Exclusive Commentary: Put Public Health in Hospitals

A mother and child, pictured at India Gandhi Hospital in Kabul, Afghanistan.
Image credit
UN Photo/Fardin Waezi.

A public health department should be introduced in hospitals all over the world.

Public health specialists could counsel people in the surrounding community (including patients and their caregivers) about preventive measures for maintaining good health. This effort would help people understand the importance of prevention and how it can save them from major diseases.

During visits for a regular checkup or a simple fever, patients and their caregivers at high risk can be advised by public health specialists about preventive measures. For example, most cases of cardiac disease develop due to a poor diet and sedentary lifestyle. Too often people ignore the symptoms and avoid visiting a doctor. If such cases are detected early on during, say, a routine hospital visit, public health specialists could help people from developing serious conditions.

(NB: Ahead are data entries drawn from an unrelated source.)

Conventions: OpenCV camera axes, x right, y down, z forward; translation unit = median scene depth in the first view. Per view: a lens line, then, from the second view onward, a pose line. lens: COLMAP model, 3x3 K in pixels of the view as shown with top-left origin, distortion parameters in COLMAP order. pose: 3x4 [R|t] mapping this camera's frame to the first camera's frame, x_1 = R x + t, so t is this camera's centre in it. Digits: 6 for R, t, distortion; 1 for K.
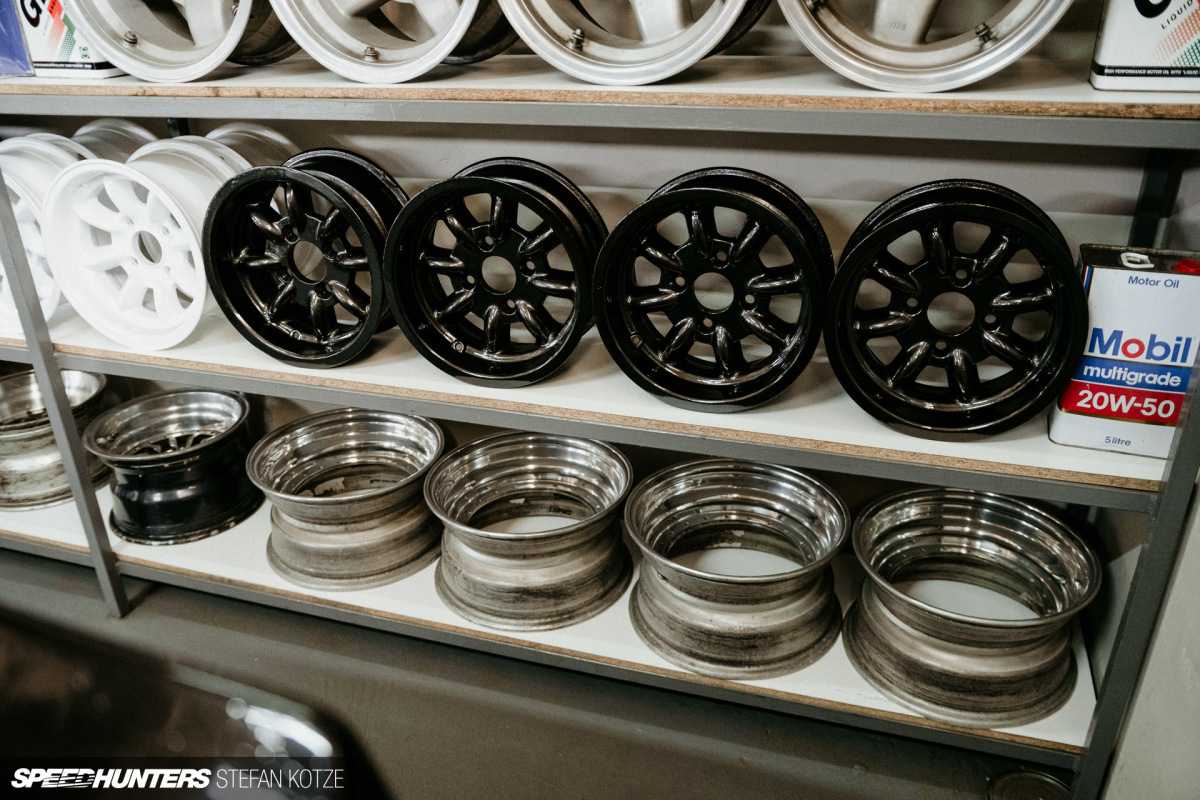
lens RADIAL K [[945.4, 0, 600.0], [0, 945.4, 400.0], [0, 0, 1]] dist [-0.094929, 0.076812]
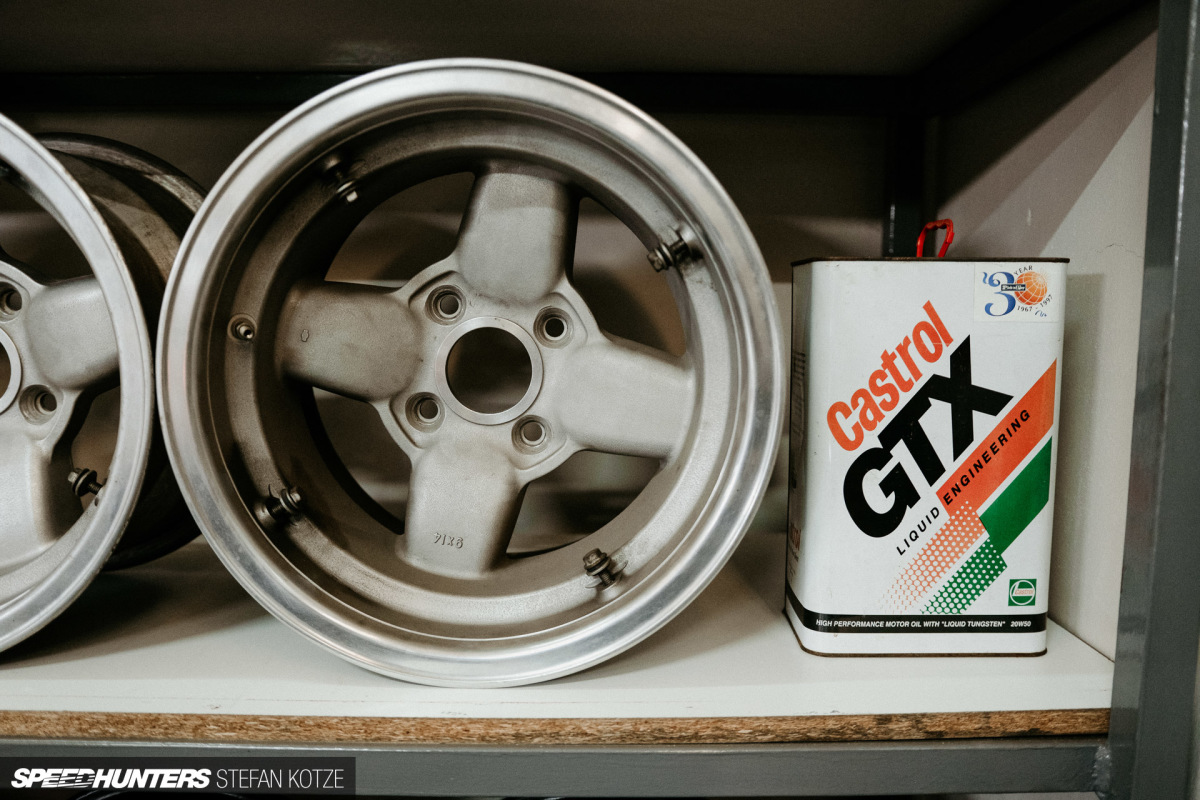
lens RADIAL K [[945.4, 0, 600.0], [0, 945.4, 400.0], [0, 0, 1]] dist [-0.094929, 0.076812]
pose [[0.946532, 0.002737, 0.322598, 0.244524], [0.109559, 0.937809, -0.329410, -0.313126], [-0.303437, 0.347141, 0.887366, 0.496016]]
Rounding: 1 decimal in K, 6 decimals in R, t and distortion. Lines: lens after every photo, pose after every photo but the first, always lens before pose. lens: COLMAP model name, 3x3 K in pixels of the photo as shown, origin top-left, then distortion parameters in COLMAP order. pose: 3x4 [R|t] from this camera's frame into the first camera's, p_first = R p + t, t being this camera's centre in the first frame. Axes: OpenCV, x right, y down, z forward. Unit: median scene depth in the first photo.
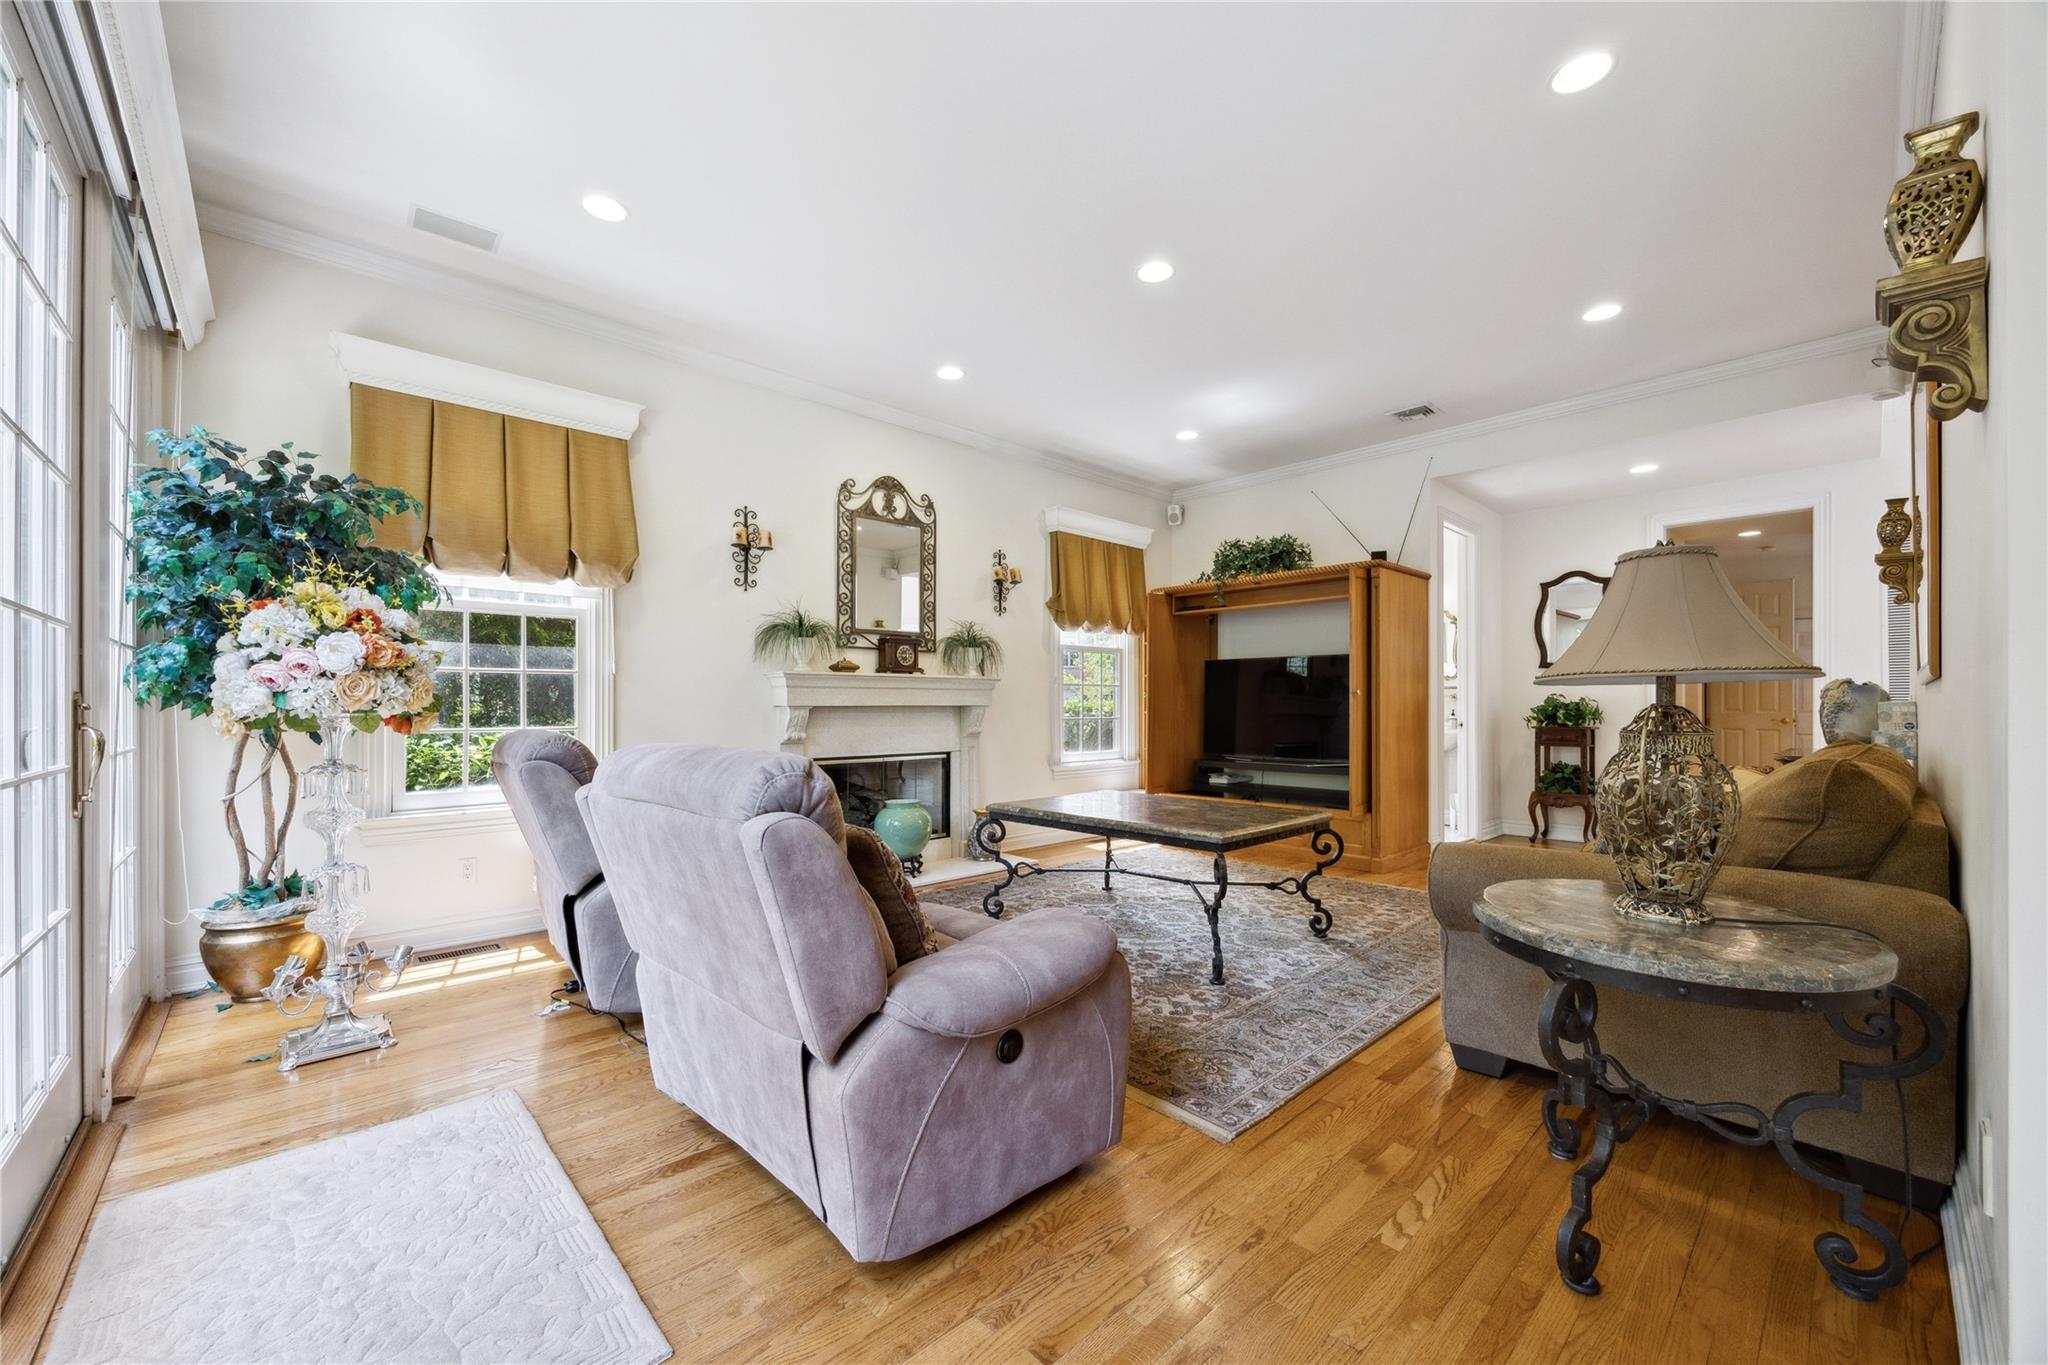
lens RADIAL K [[795.4, 0, 1028.7], [0, 795.4, 697.4], [0, 0, 1]] dist [-0.007223, -0.000086]
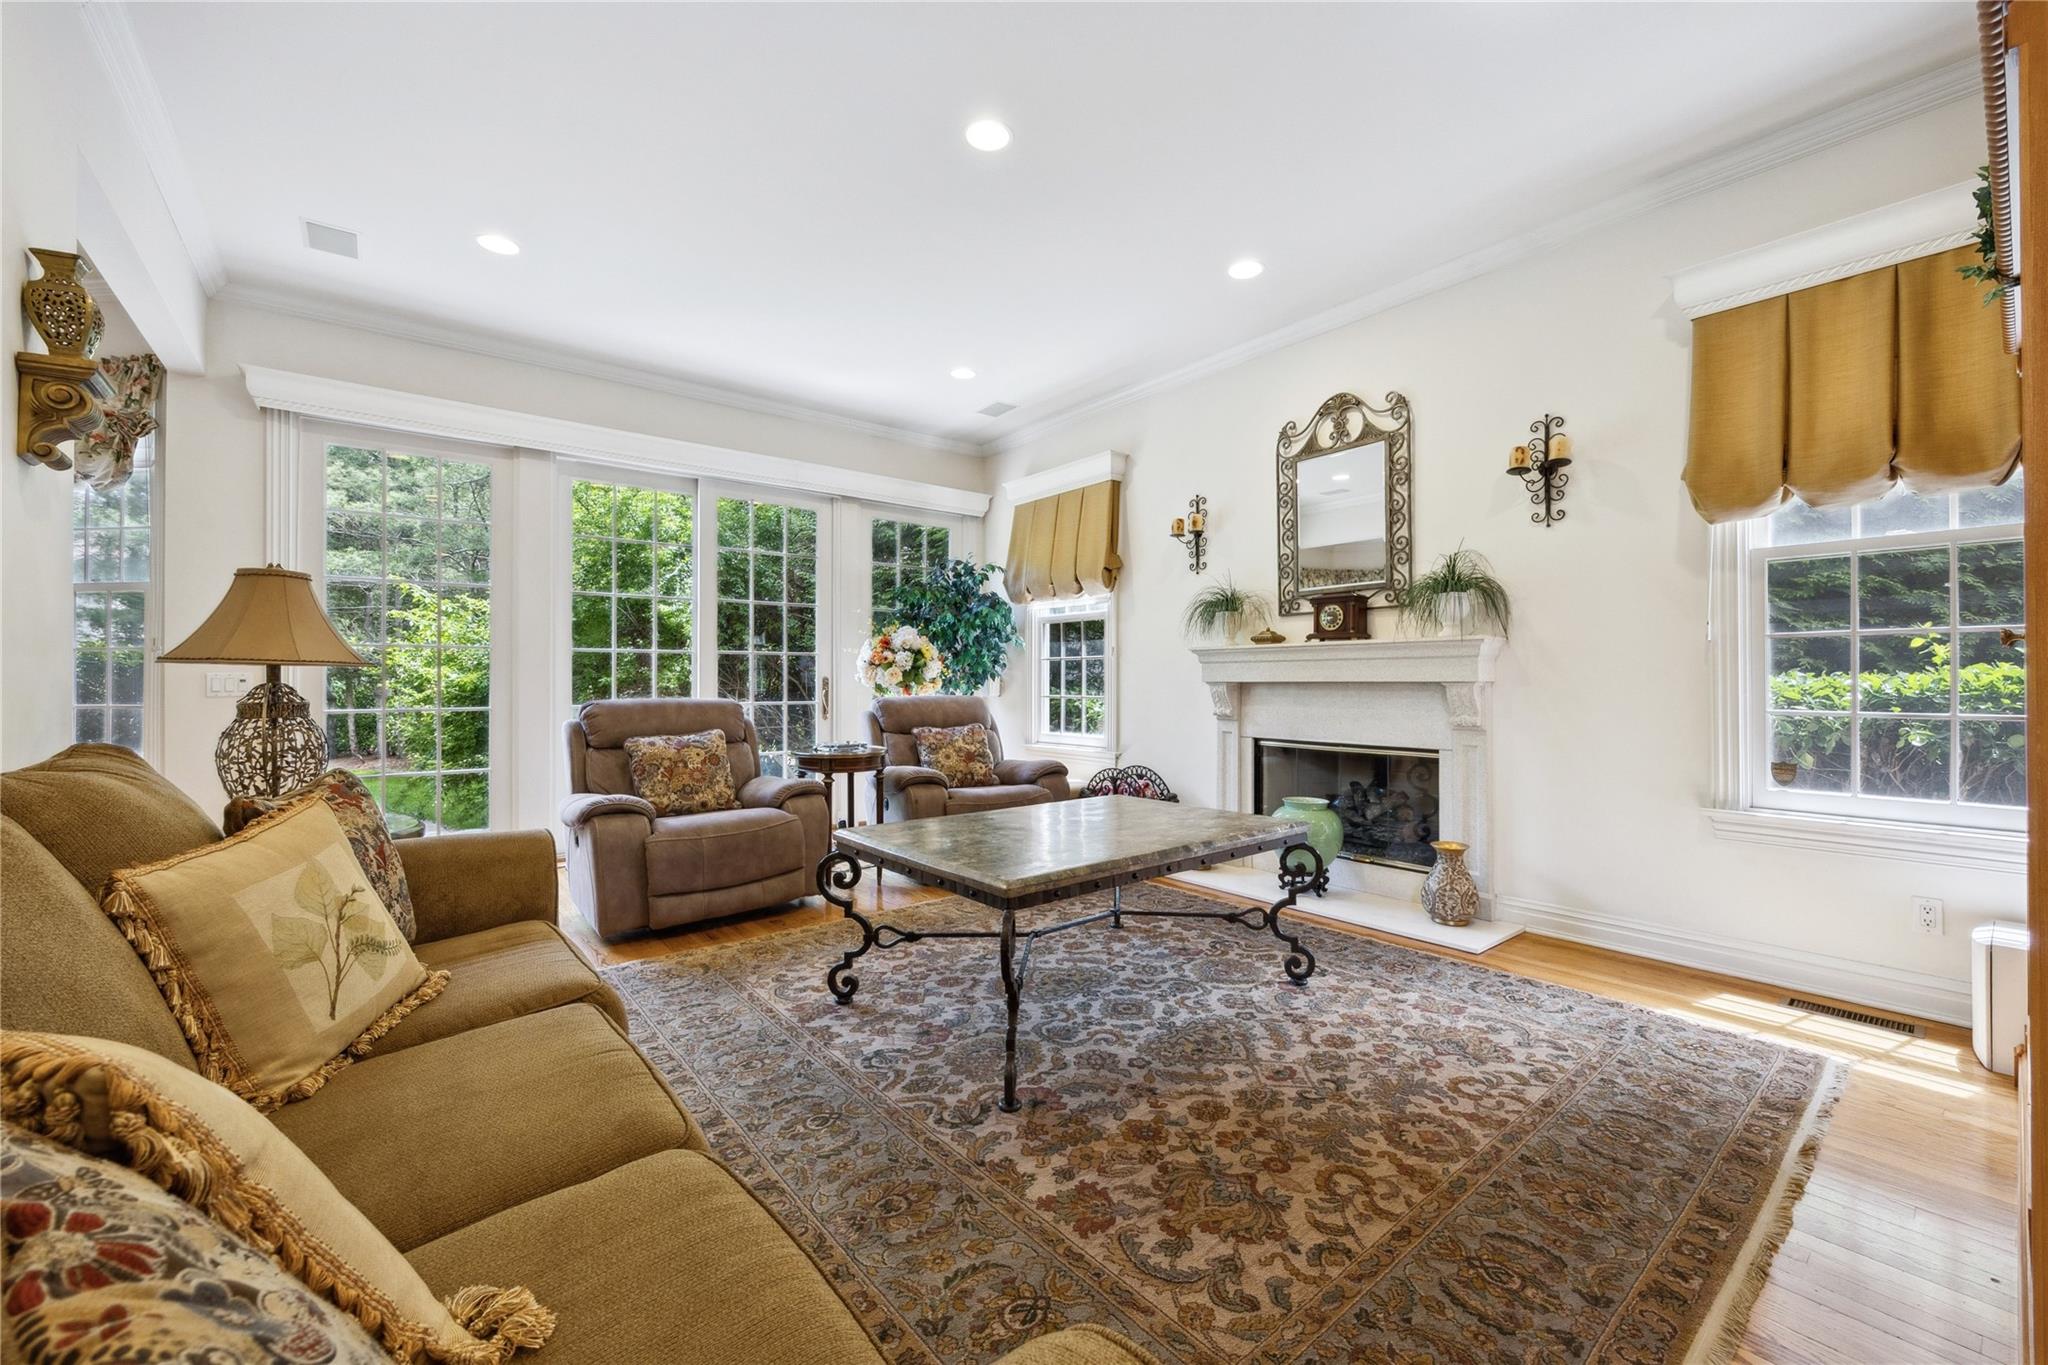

Instead of encouraging people to eat better and exercise after a cardiac disease diagnosis, why not help people when they are still relatively healthy?

Having public health departments embedded in hospitals could also provide better epidemic prevention and response, resulting in fewer casualties and less panic. Doctors and public health specialists working together under the umbrella of hospitals can lift a huge burden of diseases off our society and our health budget.

—Sarah Tanvir, MBBS, MPH, is a teaching assistant at Armed Forces Post Graduates Medical Institute, Pakistan.